Rarely nowadays does one see picturesque shanties with rickety docks tottering into the channel. They have been replaced by comfortable homes with sturdy docks at the end of which sport boats hang in slings to keep them from being battered by the wake of speeding powerboats.
For the sailboater chugging along at a little over 6.5 m.p.h, powerboats--known in the wind fraternity as “stinkpots"--are the most unpleasant fact of life possibly ahead of drawbridges, of which there are hundreds. One bridge in North Carolina floats.
Some bridges, especially in North Carolina, are as hard to get open as a Calabash oyster. If you are 30 seconds late for an hourly opening, tough stuff.
Ostensibly the ICW is maintained by the Army Corps of Engineers for barge traffic. But barges are rarer than bald eagles perched periodically atop dead trees.
The only commerce visible are bat-winged shrimpers dragging the inlets; laughing gulls, royal terns and pelicans fishing; an outlet center with docks outside Myrtle Beach; the gambling ship Emerald Princess taking her slot machines and craps tables offshore nightly from Fernandina Beach, Fla., and marinas big enough to house the Spanish Armada.

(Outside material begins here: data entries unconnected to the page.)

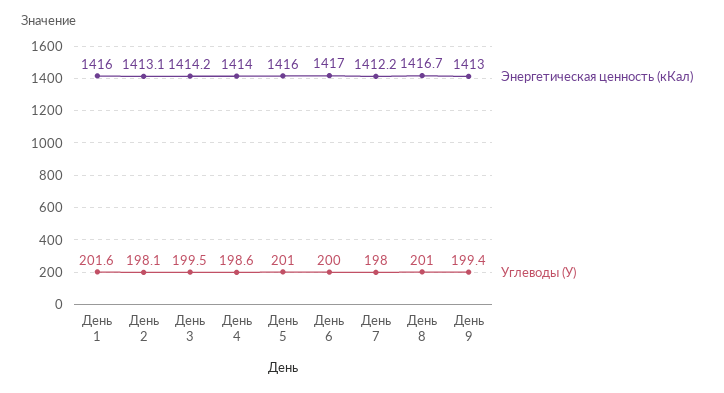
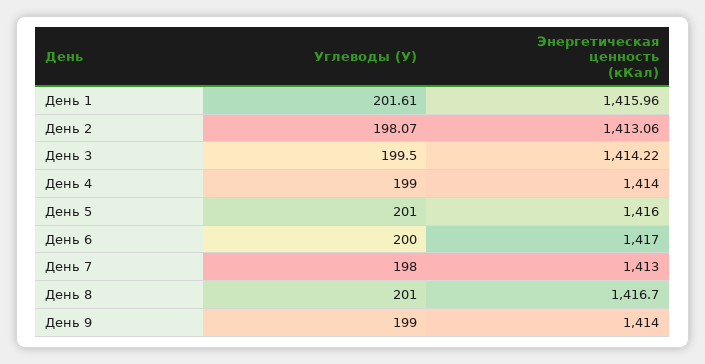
Углеводы (У), День 4: 198.6 -> 199
Энергетическая ценность (кКал), День 7: 1412.2 -> 1413
Энергетическая ценность (кКал), День 9: 1413 -> 1414
Углеводы (У), День 9: 199.4 -> 199

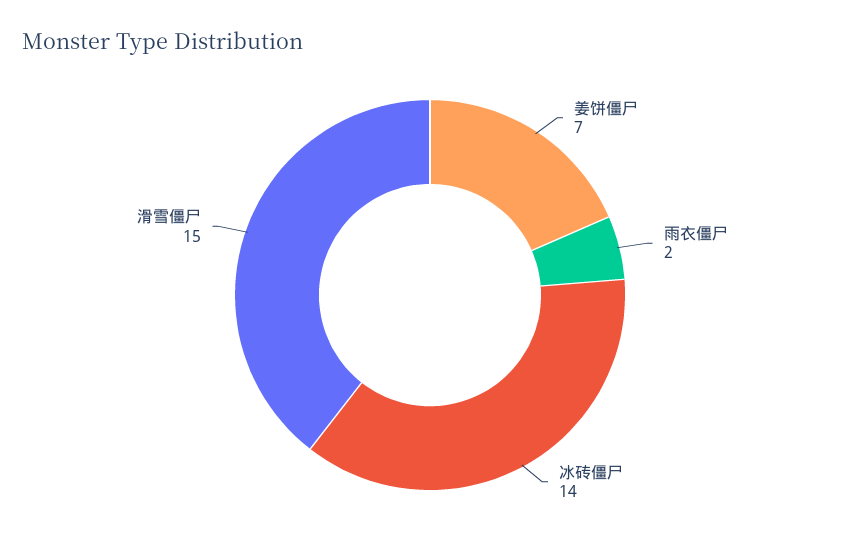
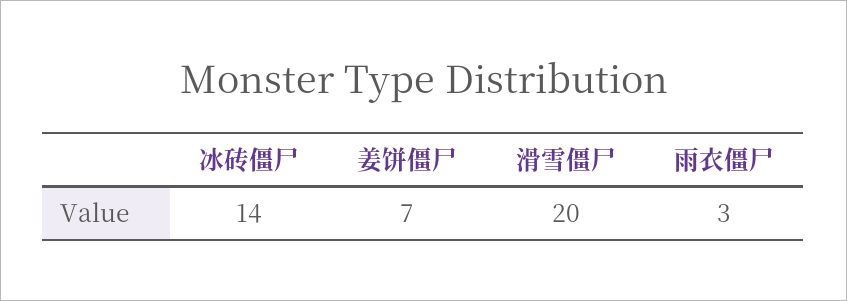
雨衣僵尸: 2 -> 3
滑雪僵尸: 15 -> 20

Those who can live without TV or phone hookups pass up marina amenities to enjoy evening solitude up a creek or fall asleep in a swamp to the glurps, burbles, plops, hoots and screeches of its spooky night life.
Easily the most gracious stop is Elizabeth City, N.C., where transient boat people are given free 48-hour dockage, the women a red rose (making them the town’s Rose Buddies) and everybody a nightly wine and cheese party at wharfside. Contrasting with this are places in Florida which charge $5 just to tie up a dinghy.
Some stops are advisable if not mandatory: Georgetown, S.C., with ancient homes here and there on leafy streets; Charleston’s architectural jewels and she-crab soup; Savannah’s historic squares, moss-drooping trees, jazzed-up old riverfront; St. Augustine, Fla., ancient, tacky and charming all at once with an old Spanish fort.
In between are vast stretches of marsh with no sign of humans for miles, Florida backwaters where slow-motion manatees eat water weeds alongside your hull, Cumberland Island, Ga., National Park with twisty oak forests, palmettos, an unbeatable beach and squadrons of mosquitoes.
The people are as varied, ashore and afloat. A moonshiner from the swamps of Elizabeth City went straight by making toy stills for kids. An ophthalmologist from Princeton, N.J., whose South Carolina plantation still grows rice, once the staple along with indigo and cotton that made the region rich but whose cultivation has vanished, turns the proceeds over to care for impoverished blind. There’s George Wallace, a latter-day Huck Finn from Hampton, Va., chugging down The Ditch in his tiny boat determined to make the Bahamas by his 28th birthday. The Nova Scotia boat wife who dyes her hair so the gray caused by maritime misadventures won’t show.
Although it is almost 1,100 miles from Norfolk to Miami, there is a certain neighborliness to The Ditch, particularly among sailboaters. Someone who was a fellow Rose Buddy in Elizabeth City shows up weeks later in Fernandina Beach, swapping stories like a long-lost friend. You nod approvingly at the guy whose dinghy blew away in a gale in North Carolina and is now more wisely lashing it on deck in a hard blow in Florida. “Spyglass,” a handsome sloop out of Michigan, was pushing hard in North Carolina. She’s lolling lackadaisically in the sun weeks later at Jekyll Island in Georgia.
With shortening days, rush-hour bridge closings and maybe a pause to admire a flight of scarce wood storks, a sail sailor is hard pressed to cover 70 miles in a day, more likely settling for 40 or 50.
The Ditch, albeit an artery from cold to warmth, invites contemplation. That’s because, like an artery, it gets in your blood.